Again, you ask, what does any of this have to do with freedom of information?
Look again at the paraphrased quote at the beginning of this post: “Whatever is added to the field of
libel [individual privacy] is taken from the field of free debate [freedom of information].” Government records, particularly in the law enforcement arena, are often about people who, voluntarily or involuntarily, have crossed paths with the government. When we create exemptions in freedom of information acts to protect the privacy of such individuals, we necessarily limit the public’s ability to evaluate the conduct of government officials and to learn lessons that may be of value to society in the future.
Privacy advocates argue that while freedom of information is an important value and that some “invasions” of personal privacy are “warranted” in the name of open government (i.e., the interest in public access outweighs the person’s privacy interests), other disclosures of private information in public records are “unwarranted” (i.e., the interest in privacy outweighs the public’s interest in access to government documents).
But who decides whether a disclosure of private information in government documents is warranted or unwarranted in the freedom of information context? And, more importantly for the purposes of this post, whoever that decision-maker may be, is it possible to construct a system that answers the warranted v. unwarranted question perfectly, each and every time it arises?
In my view, just as error is inevitable in free debate, so too is error inevitable in deciding whether the disclosure of personal information in government files is warranted or unwarranted. Privacy advocates understandably argue that the public should bear the risk of error. In close cases, they argue, it is better to err in favor of protecting individual privacy. Open government advocates argue that, in close cases, it is better to err in favor of the public’s right to know. For open government advocates, freedom of information, like freedom of speech, requires “breathing space.”
This debate is playing out right now before the Connecticut General Assembly, which is considering legislation that would impose significant limitations on public access to witness information, 911 tapes and graphic crime scene photographs of homicide victims. At the risk of oversimplification, privacy advocates argue that the person seeking public disclosure of such information should bear the burden of proving that the public has a legitimate interest in it. Placing the burden of proof on the requestor shifts the risk that a “warranted” disclosure of information will be prevented towards the public. By contrast, FOI advocates argue that the public enjoys a presumptive right of access to all government records, that government records are presumed to be of legitimate public interest, and that the burden should always be on the government (or the affected individual) to prove that the particular requested government records are not matters of legitimate public interest. Putting the burden of proof on the opponent of disclosure means that he/she/it bears a greater risk that an “unwarranted” disclosure will be permitted. (Click here for a discussion of how burdens of proof allocate risks of error between litigants in adjudicative systems.)

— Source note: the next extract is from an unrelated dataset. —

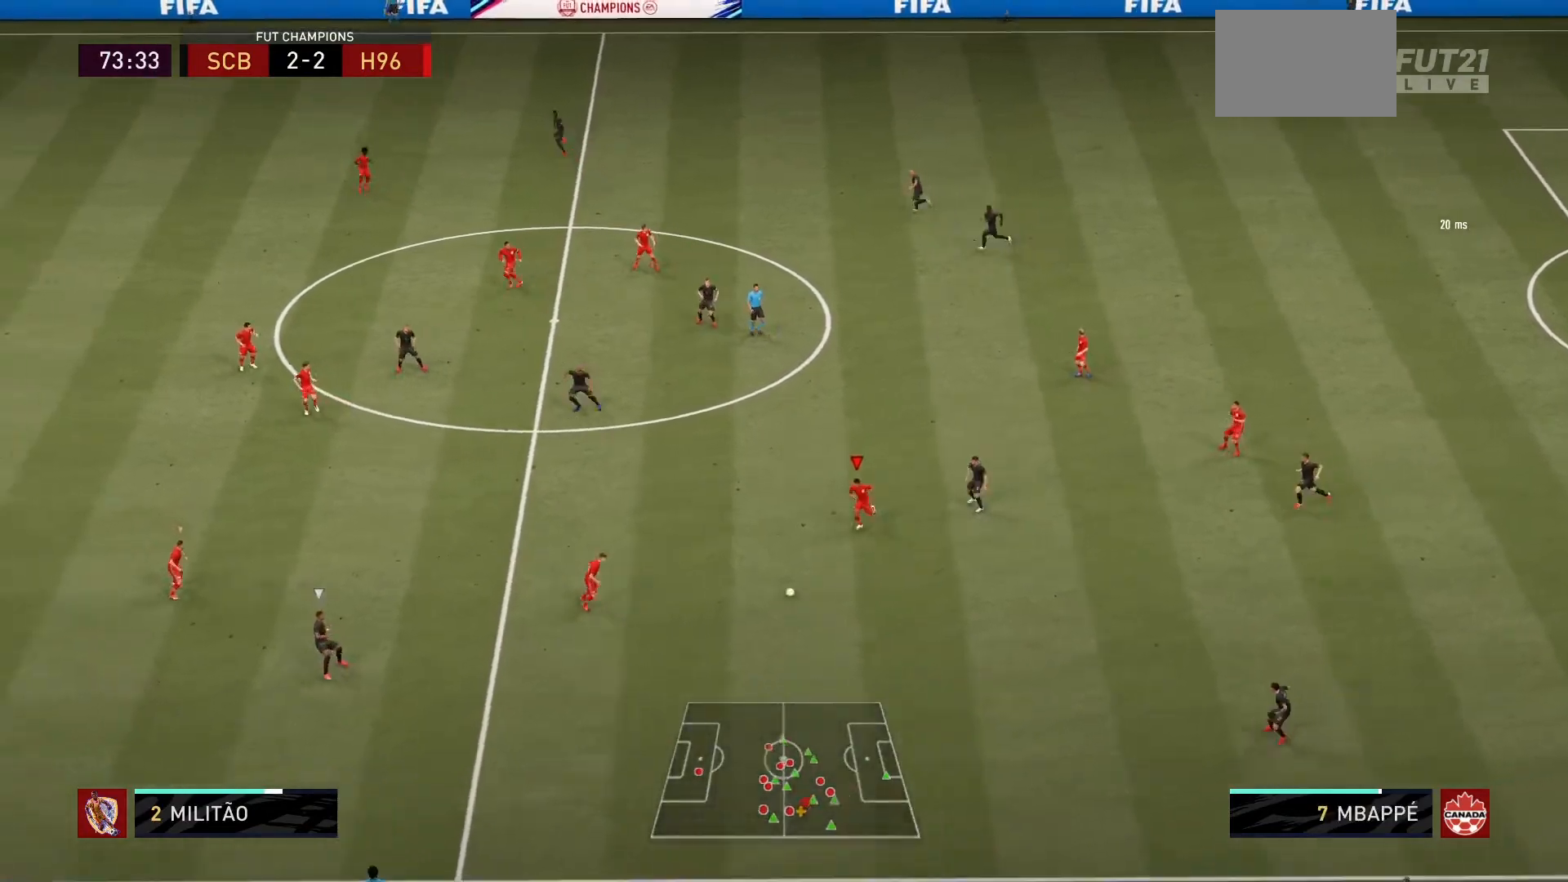
{"buttons": ["R1"], "left_stick": "down-left", "right_stick": "center", "events": [[200, "L1", "down"], [200, "L2", "up"], [333, "L1", "up"], [333, "left_stick", "down-left"]]}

How should this debate be resolved? Well, I’m an open government advocate, so. . . . But the arguments of privacy advocates should not be dismissed with the back of a hand.
At the end of the day, the question is this: What kind of society do we want to live in? Do we want to live in a society that places a premium on free debate and open government? (I do.) If so, we must recognize that those freedoms are, well, not free. They have a very real cost. Anyone who thinks otherwise is deluding himself.